Hay que dejarse herir por el icono de Cristo crucificado, creer en el Amor y correr el riesgo de renunciar a la belleza exterior (que ciega y encierra al hombre en sí mismo; que lo empuja a un abismo egoísta) para encontrar la verdad de la Belleza que salva.

¿Cómo hacer posible esta salvación por medio de la Belleza? Dejaré que la Escritura responda:

«Pues del mismo modo que el cuerpo es uno, aunque tiene muchos miembros, y todos los miembros del cuerpo, no obstante su pluralidad, no forman más que un solo cuerpo, así también Cristo. Porque en un solo Espíritu hemos sido todos bautizados, para no formar más que un cuerpo, judíos y griegos, esclavos y libres. Y todos hemos bebido de un solo Espíritu. Así también el cuerpo no se compone de un solo miembro, sino de muchos. Si dijera el pie: «Puesto que no soy mano, yo no soy del cuerpo» ¿dejaría de ser parte del cuerpo por eso? Y si el oído dijera: «Puesto que no soy ojo, no soy del cuerpo» ¿dejaría de ser parte del cuerpo por eso? Si todo el cuerpo fuera ojo ¿dónde quedaría el oído? Y si fuera todo oído ¿dónde el olfato? Ahora bien, Dios puso cada uno de los miembros en el cuerpo según su voluntad. Si todo fuera un solo miembro ¿dónde quedaría el cuerpo? Ahora bien, muchos son los miembros, mas uno el cuerpo. Y no puede el ojo decir a la mano: «¡No te necesito!» Ni la cabeza a los pies: «¡No os necesito!» Más bien los miembros del cuerpo que tenemos por más débiles, son indispensables. Y a los que nos parecen los más viles del cuerpo, los rodeamos de mayor honor. Así a nuestras partes deshonestas las vestimos con mayor honestidad. Pues nuestras partes honestas no lo necesitan. Dios ha formado el cuerpo dando más honor a los miembros que carecían de él, para que no hubiera división alguna en el cuerpo, sino que todos los miembros se preocuparan lo mismo los unos de los otros. Si sufre un miembro, todos los demás sufren con él. Si un miembro es honrado, todos los demás toman parte en su gozo». (1 Corintios 12, 12-26)

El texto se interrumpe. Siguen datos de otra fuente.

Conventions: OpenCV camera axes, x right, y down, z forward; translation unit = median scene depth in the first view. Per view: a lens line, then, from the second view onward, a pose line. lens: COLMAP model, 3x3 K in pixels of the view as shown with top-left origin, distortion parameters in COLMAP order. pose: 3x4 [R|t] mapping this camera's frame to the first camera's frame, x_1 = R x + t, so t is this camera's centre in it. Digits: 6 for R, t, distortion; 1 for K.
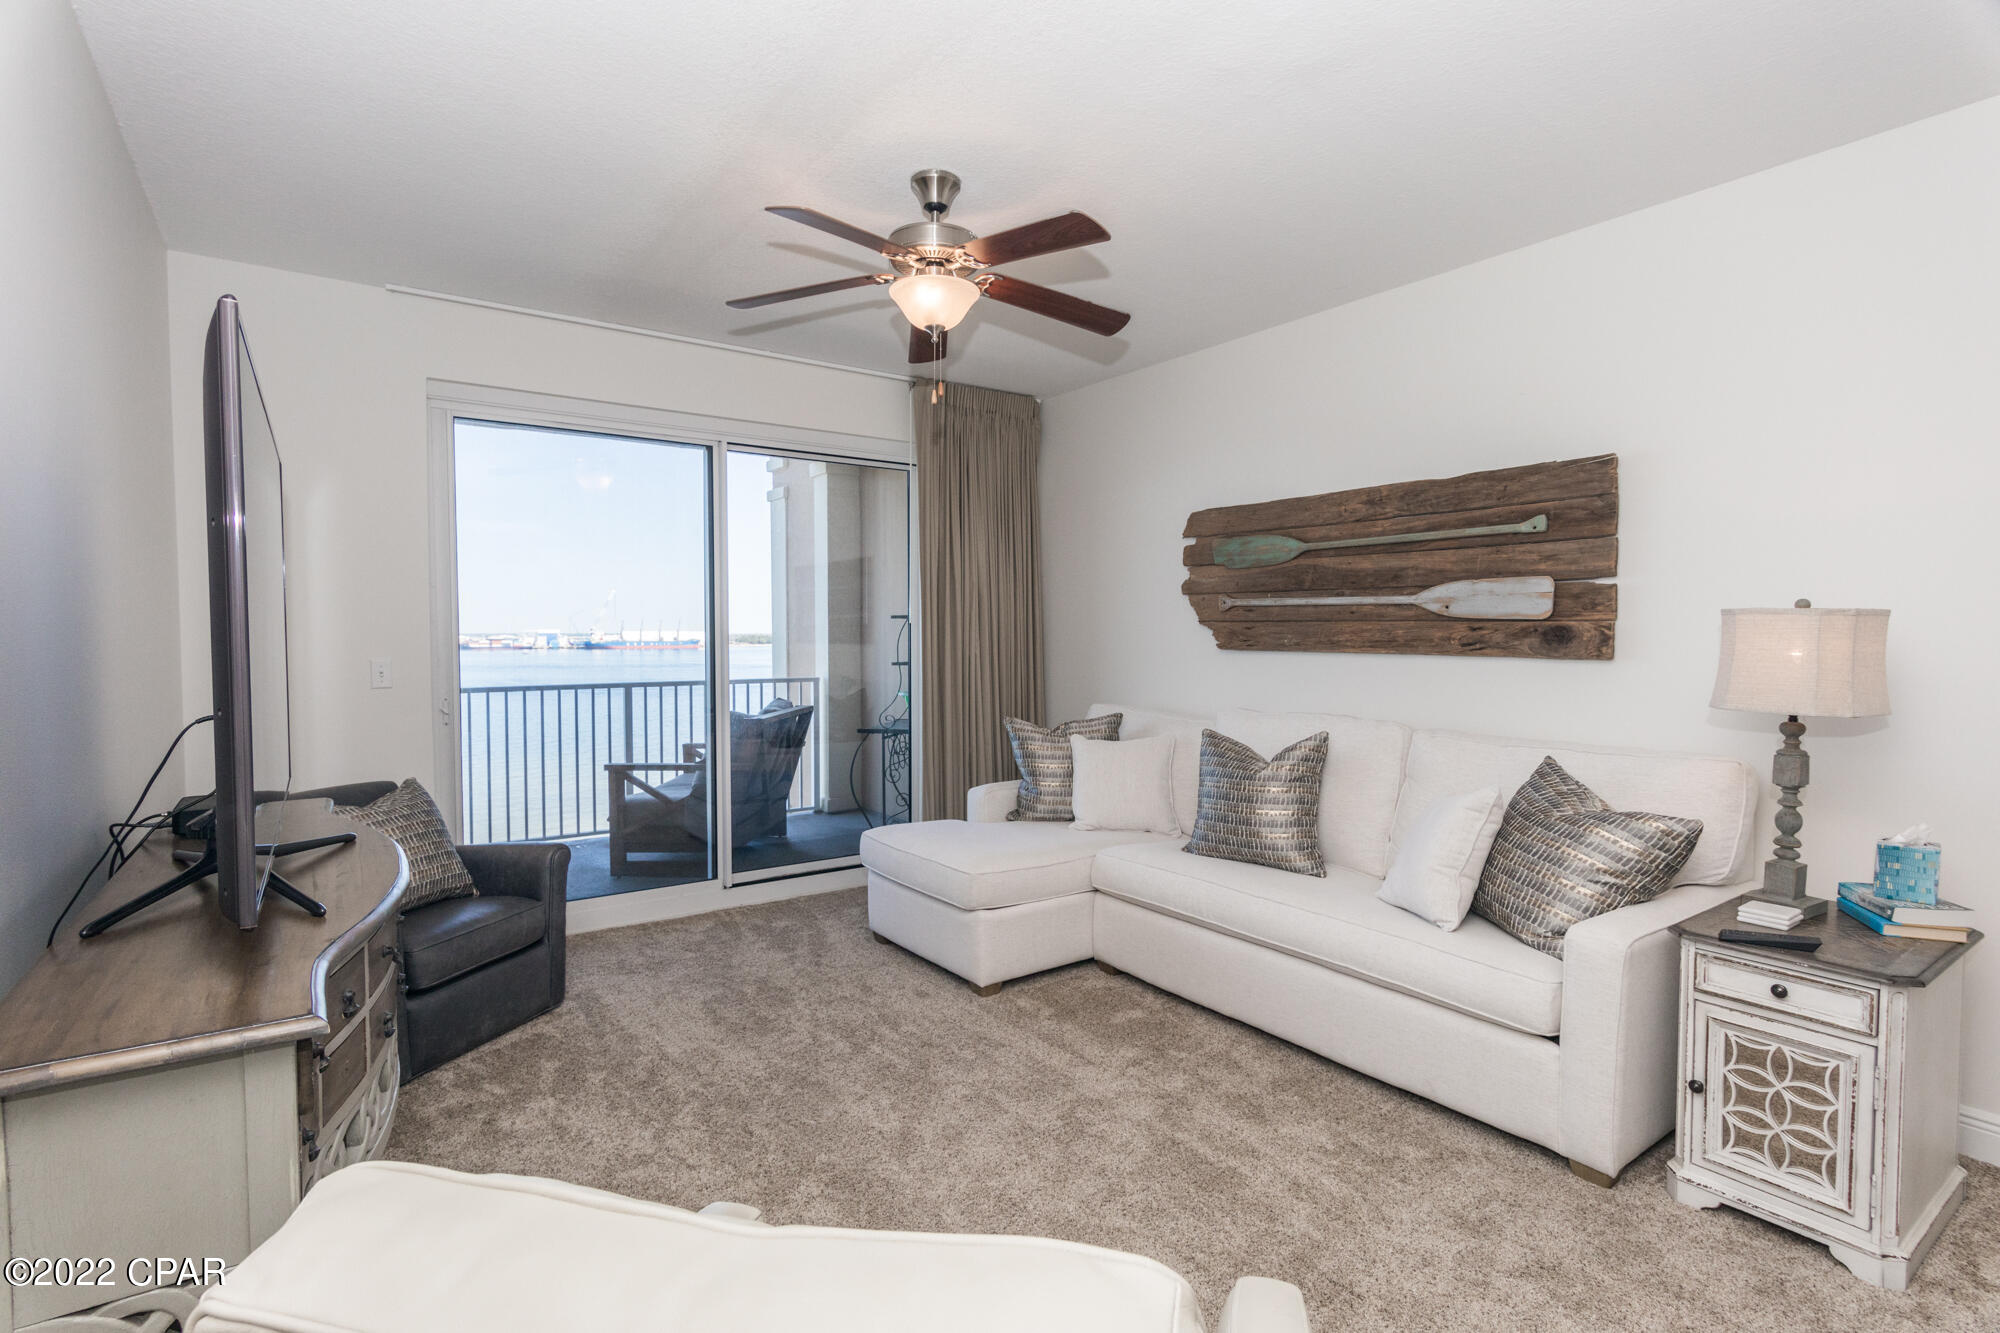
lens RADIAL K [[957.9, 0, 994.8], [0, 957.9, 669.3], [0, 0, 1]] dist [0.002448, -0.000249]
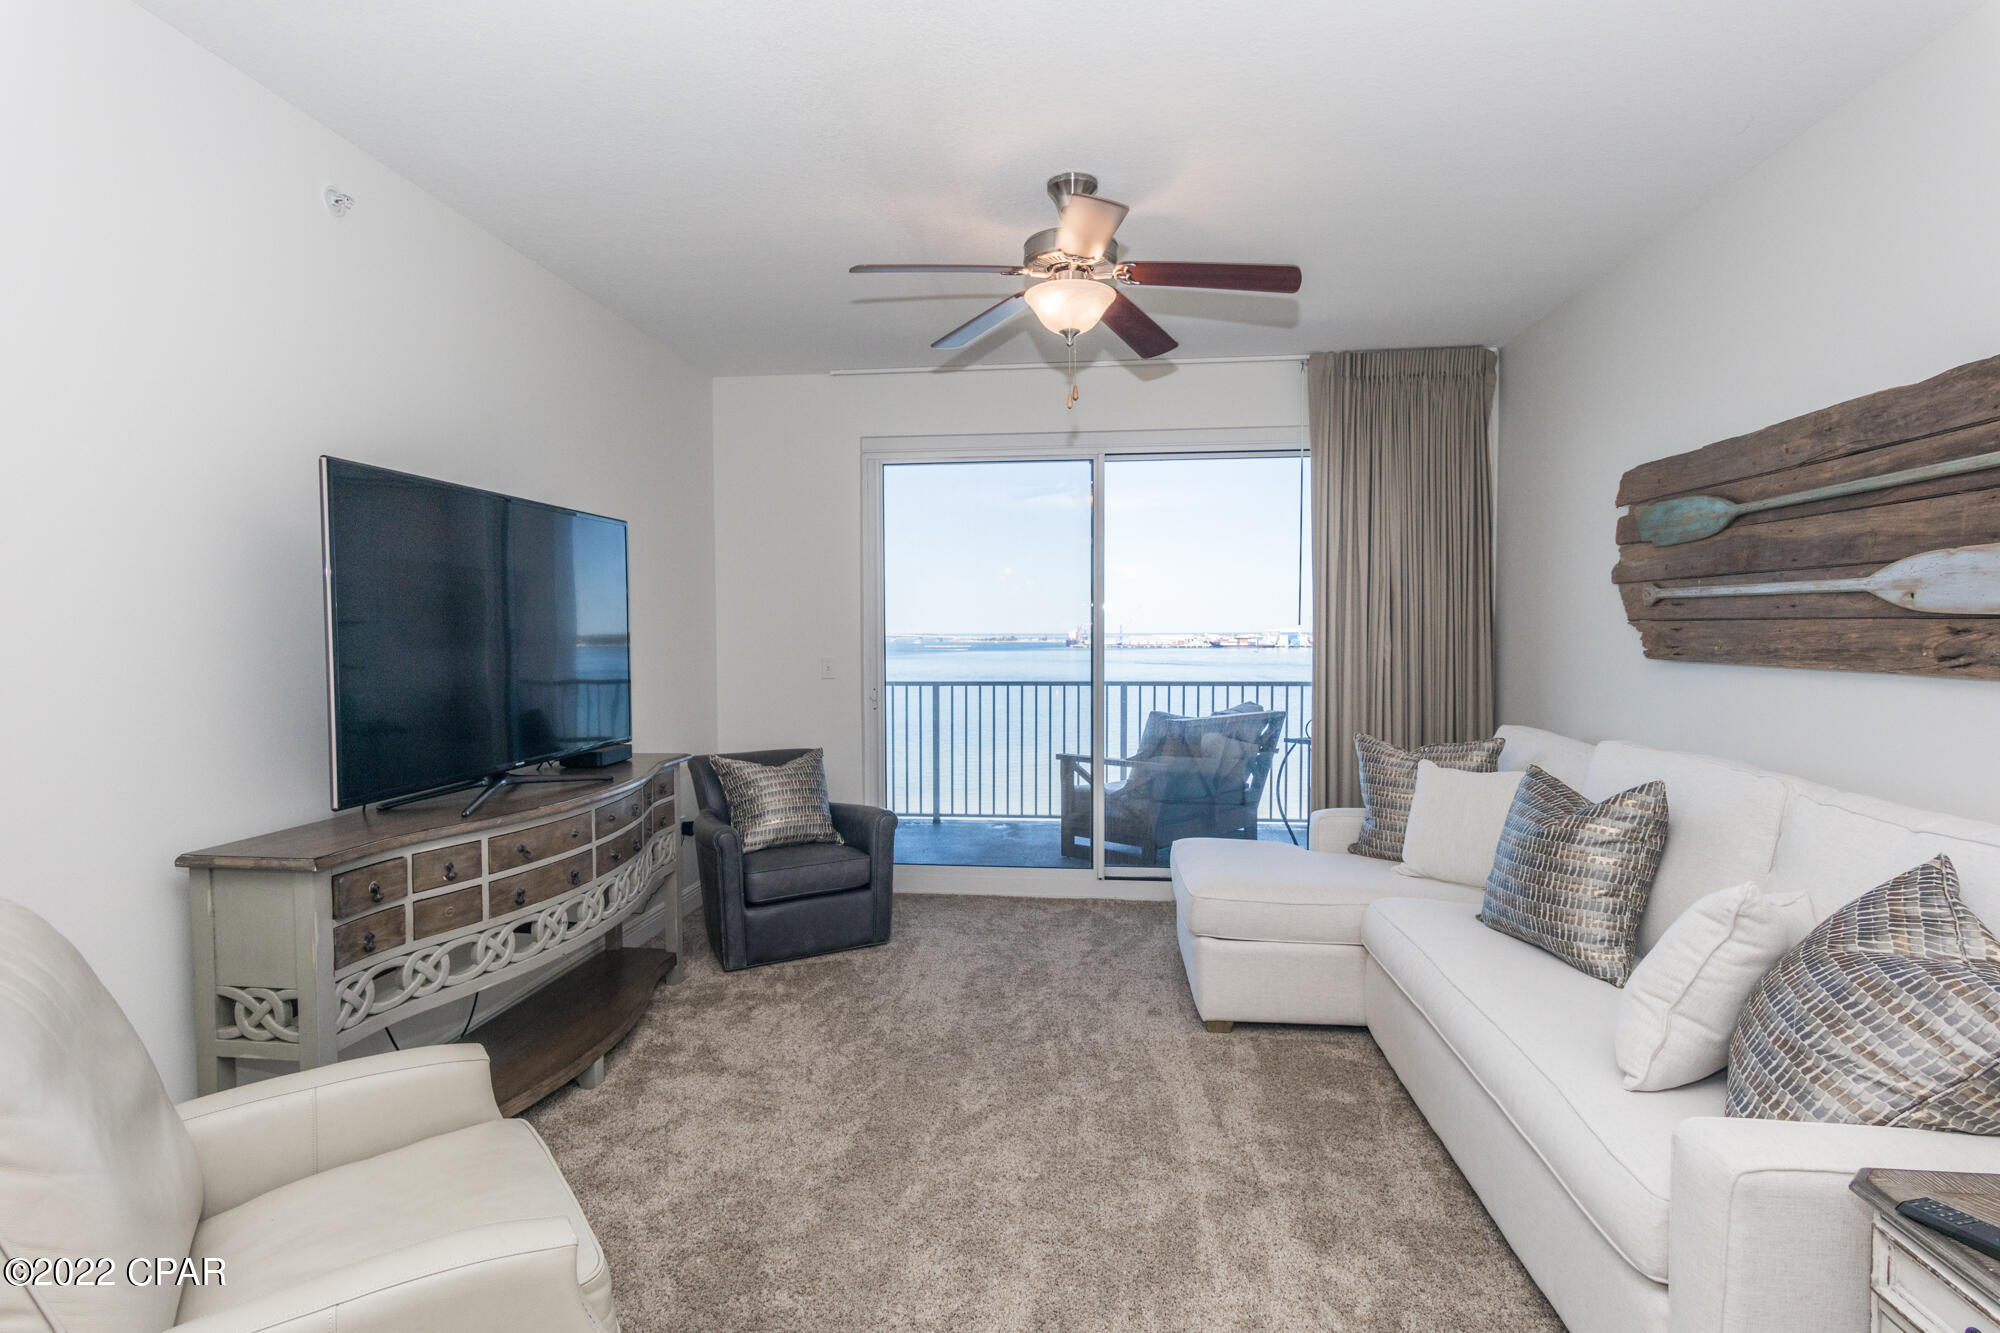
lens RADIAL K [[980.9, 0, 982.0], [0, 980.9, 671.6], [0, 0, 1]] dist [0.002679, 0.000160]
pose [[0.746671, 0.023561, -0.664776, 0.399885], [-0.021470, 0.999705, 0.011317, -0.010142], [0.664847, 0.005822, 0.746957, 0.131054]]
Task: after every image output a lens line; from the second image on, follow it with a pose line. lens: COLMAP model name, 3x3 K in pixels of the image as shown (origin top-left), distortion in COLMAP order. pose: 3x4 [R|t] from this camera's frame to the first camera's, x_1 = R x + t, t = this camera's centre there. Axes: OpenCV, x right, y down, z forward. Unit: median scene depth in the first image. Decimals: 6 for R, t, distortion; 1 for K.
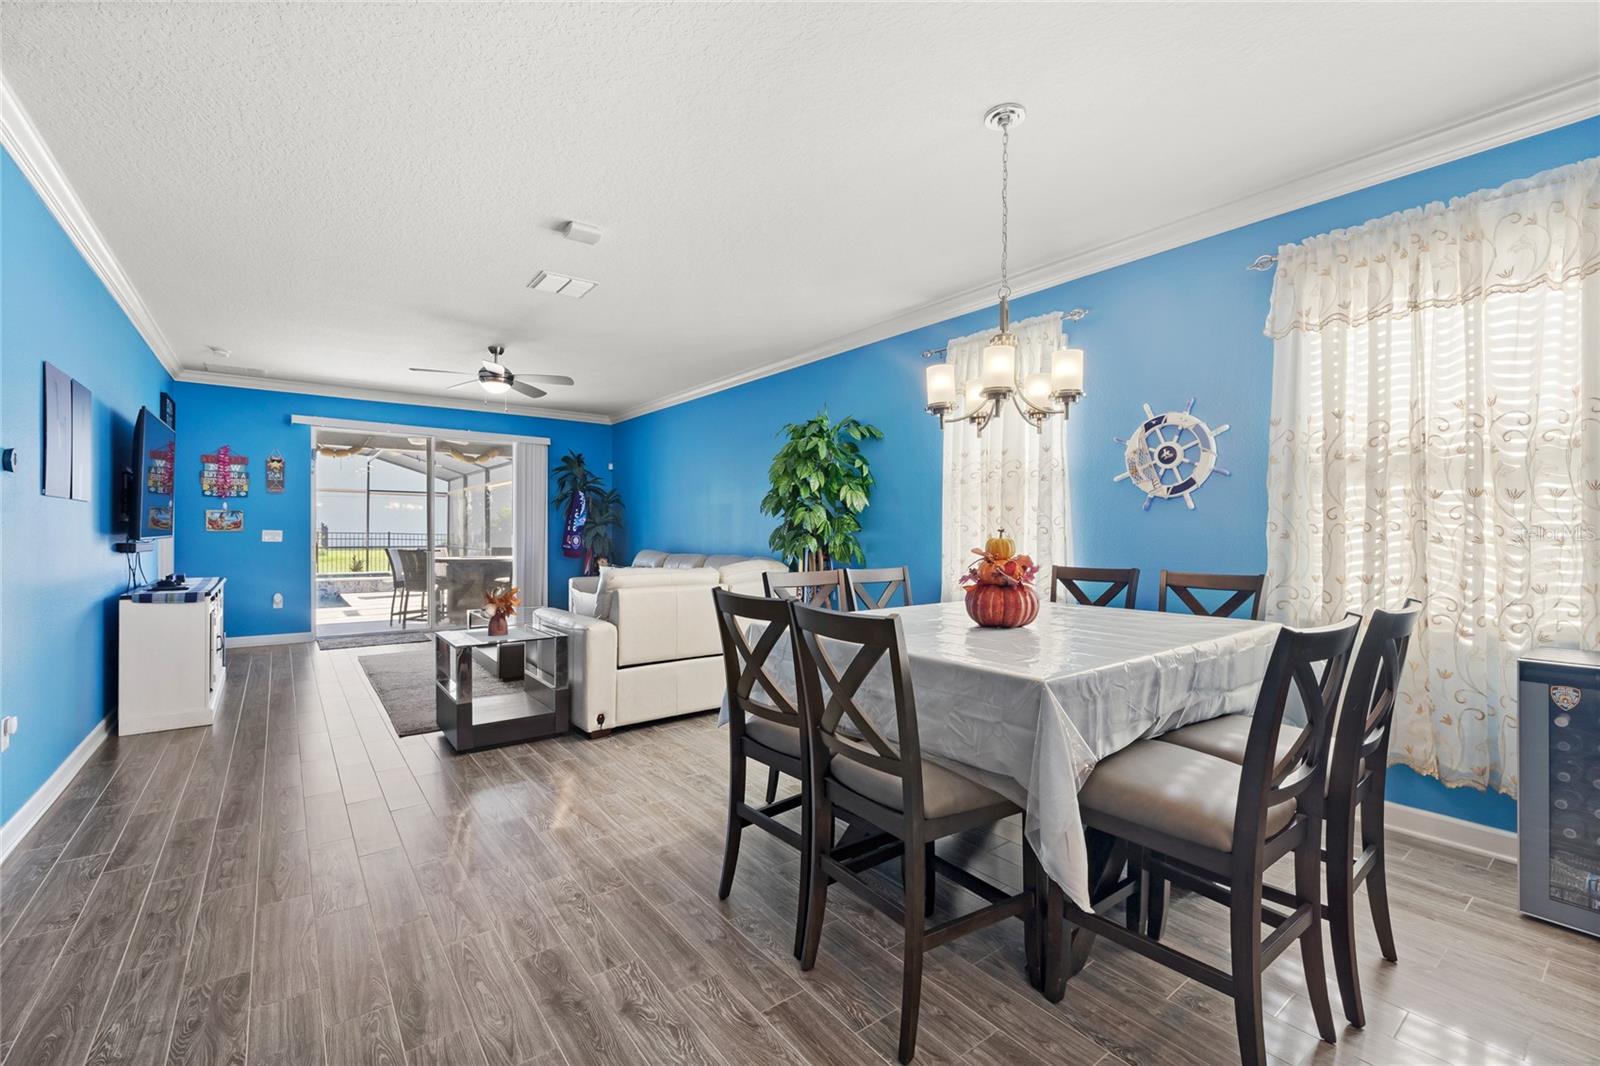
lens RADIAL K [[692.3, 0, 810.3], [0, 692.3, 533.7], [0, 0, 1]] dist [0.010252, -0.000076]
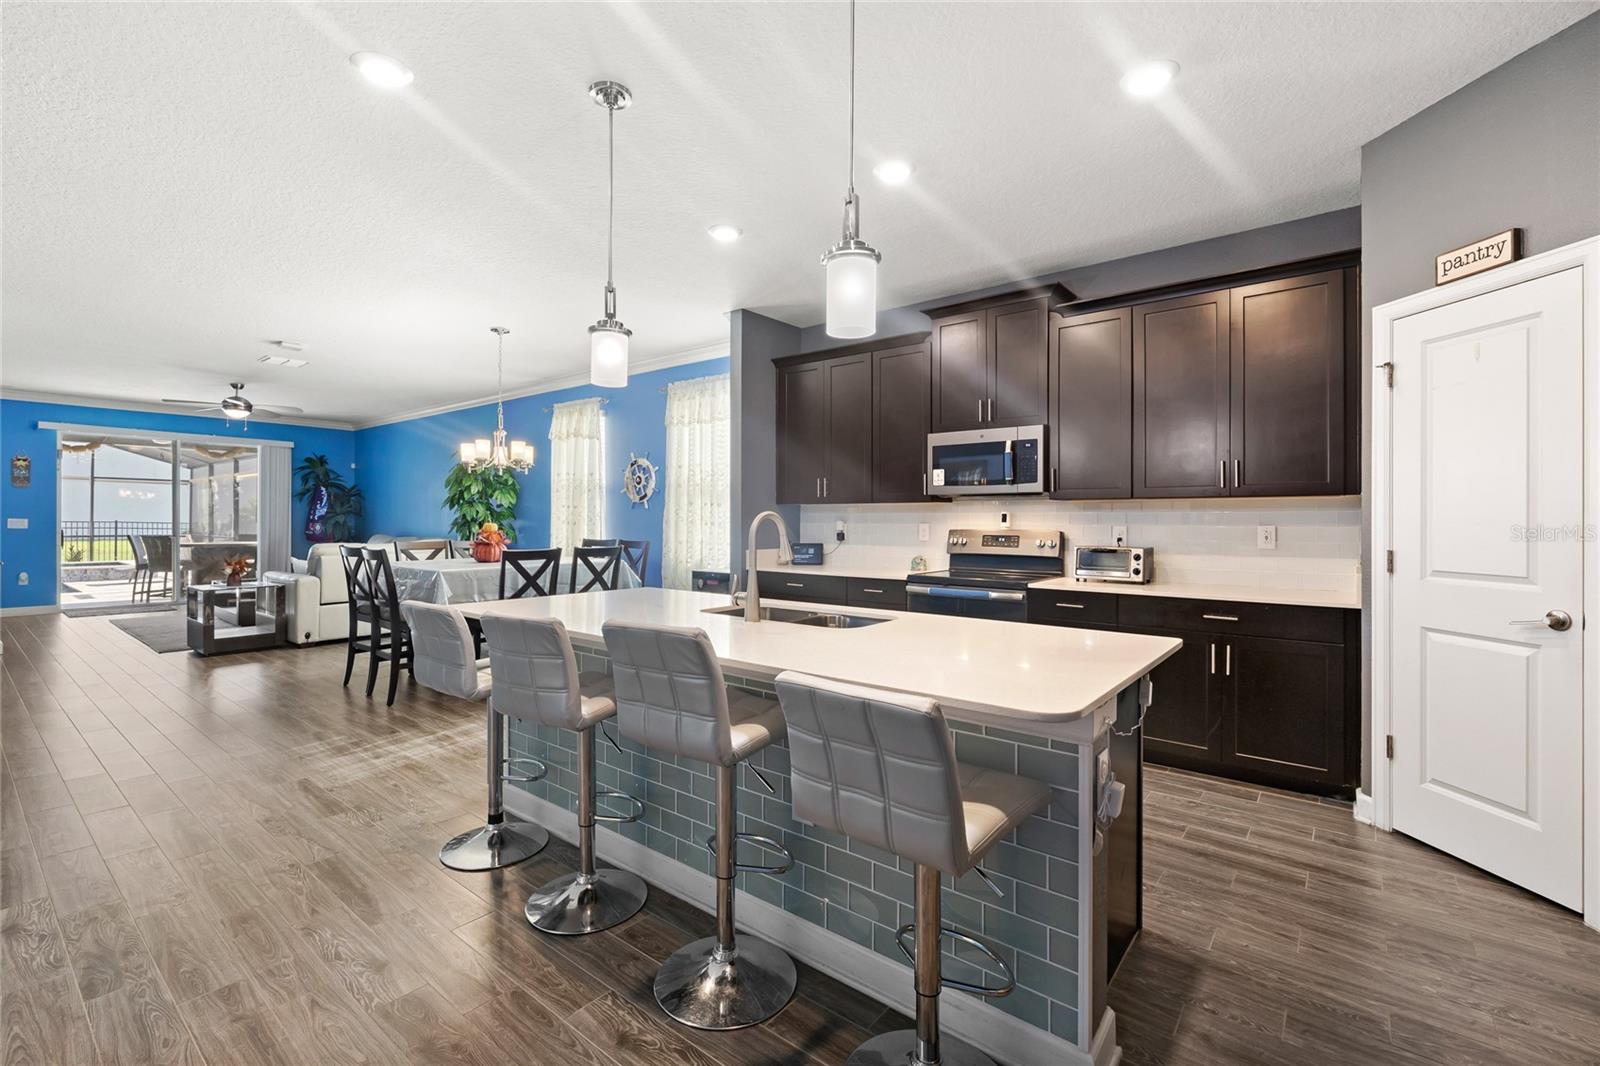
lens RADIAL K [[692.3, 0, 787.8], [0, 692.3, 522.6], [0, 0, 1]] dist [0.010252, -0.000076]
pose [[0.973851, 0.000260, 0.227185, 0.210025], [-0.000148, 1.000000, -0.000508, 0.001867], [-0.227186, 0.000461, 0.973851, -0.418198]]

Si somos capaces de contemplar la auténtica hermosura presente en el rostro doliente del Cristo que nos interpela y nos convoca en quienes viven la discapacidad o sufren las carencias de un sistema social como el nuestro, irremisiblemente nos involucraremos de una manera más participativa en el ejercicio de la Caridad, donde todos somos responsables de todos. Sólo así nos salvará la Belleza.